• Activity
All of the data must be printed exactly; please include every line.

• Data for review
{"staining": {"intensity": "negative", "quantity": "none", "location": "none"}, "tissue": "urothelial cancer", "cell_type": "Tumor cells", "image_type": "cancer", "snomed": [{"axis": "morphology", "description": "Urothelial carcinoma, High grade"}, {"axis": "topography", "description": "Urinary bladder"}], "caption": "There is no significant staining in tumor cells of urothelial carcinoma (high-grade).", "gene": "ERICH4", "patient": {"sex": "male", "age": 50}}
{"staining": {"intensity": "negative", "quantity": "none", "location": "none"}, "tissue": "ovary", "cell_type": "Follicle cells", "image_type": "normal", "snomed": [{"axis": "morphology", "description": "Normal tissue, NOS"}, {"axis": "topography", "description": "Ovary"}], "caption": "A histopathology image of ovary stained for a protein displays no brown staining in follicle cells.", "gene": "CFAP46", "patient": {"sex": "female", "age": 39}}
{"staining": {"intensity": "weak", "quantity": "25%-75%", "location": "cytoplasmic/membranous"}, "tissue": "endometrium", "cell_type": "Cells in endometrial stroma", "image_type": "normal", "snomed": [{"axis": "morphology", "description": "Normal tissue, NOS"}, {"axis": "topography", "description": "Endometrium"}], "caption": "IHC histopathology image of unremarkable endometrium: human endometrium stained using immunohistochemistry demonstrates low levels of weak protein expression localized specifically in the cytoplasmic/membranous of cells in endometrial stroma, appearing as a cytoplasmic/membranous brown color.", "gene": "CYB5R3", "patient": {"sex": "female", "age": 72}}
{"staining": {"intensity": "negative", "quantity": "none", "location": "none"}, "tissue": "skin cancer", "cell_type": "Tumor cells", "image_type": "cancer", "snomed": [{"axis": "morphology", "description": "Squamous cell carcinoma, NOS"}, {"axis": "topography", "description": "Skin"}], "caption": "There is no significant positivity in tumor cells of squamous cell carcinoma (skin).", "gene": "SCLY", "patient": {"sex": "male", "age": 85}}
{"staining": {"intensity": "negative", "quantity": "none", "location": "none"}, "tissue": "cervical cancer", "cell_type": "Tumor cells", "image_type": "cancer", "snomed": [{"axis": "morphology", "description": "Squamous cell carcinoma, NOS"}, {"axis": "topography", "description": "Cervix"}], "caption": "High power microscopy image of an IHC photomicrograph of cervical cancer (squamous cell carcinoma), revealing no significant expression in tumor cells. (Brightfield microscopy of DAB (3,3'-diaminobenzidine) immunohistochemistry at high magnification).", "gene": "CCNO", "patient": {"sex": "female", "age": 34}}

• Output
{"staining": {"intensity": "negative", "quantity": "none", "location": "none"}, "tissue": "urothelial cancer", "cell_type": "Tumor cells", "image_type": "cancer", "snomed": [{"axis": "morphology", "description": "Urothelial carcinoma, High grade"}, {"axis": "topography", "description": "Urinary bladder"}], "caption": "There is no significant staining in tumor cells of urothelial carcinoma (high-grade).", "gene": "ERICH4", "patient": {"sex": "male", "age": 50}}
{"staining": {"intensity": "negative", "quantity": "none", "location": "none"}, "tissue": "ovary", "cell_type": "Follicle cells", "image_type": "normal", "snomed": [{"axis": "morphology", "description": "Normal tissue, NOS"}, {"axis": "topography", "description": "Ovary"}], "caption": "A histopathology image of ovary stained for a protein displays no brown staining in follicle cells.", "gene": "CFAP46", "patient": {"sex": "female", "age": 39}}
{"staining": {"intensity": "weak", "quantity": "25%-75%", "location": "cytoplasmic/membranous"}, "tissue": "endometrium", "cell_type": "Cells in endometrial stroma", "image_type": "normal", "snomed": [{"axis": "morphology", "description": "Normal tissue, NOS"}, {"axis": "topography", "description": "Endometrium"}], "caption": "IHC histopathology image of unremarkable endometrium: human endometrium stained using immunohistochemistry demonstrates low levels of weak protein expression localized specifically in the cytoplasmic/membranous of cells in endometrial stroma, appearing as a cytoplasmic/membranous brown color.", "gene": "CYB5R3", "patient": {"sex": "female", "age": 72}}
{"staining": {"intensity": "negative", "quantity": "none", "location": "none"}, "tissue": "skin cancer", "cell_type": "Tumor cells", "image_type": "cancer", "snomed": [{"axis": "morphology", "description": "Squamous cell carcinoma, NOS"}, {"axis": "topography", "description": "Skin"}], "caption": "There is no significant positivity in tumor cells of squamous cell carcinoma (skin).", "gene": "SCLY", "patient": {"sex": "male", "age": 85}}
{"staining": {"intensity": "negative", "quantity": "none", "location": "none"}, "tissue": "cervical cancer", "cell_type": "Tumor cells", "image_type": "cancer", "snomed": [{"axis": "morphology", "description": "Squamous cell carcinoma, NOS"}, {"axis": "topography", "description": "Cervix"}], "caption": "High power microscopy image of an IHC photomicrograph of cervical cancer (squamous cell carcinoma), revealing no significant expression in tumor cells. (Brightfield microscopy of DAB (3,3'-diaminobenzidine) immunohistochemistry at high magnification).", "gene": "CCNO", "patient": {"sex": "female", "age": 34}}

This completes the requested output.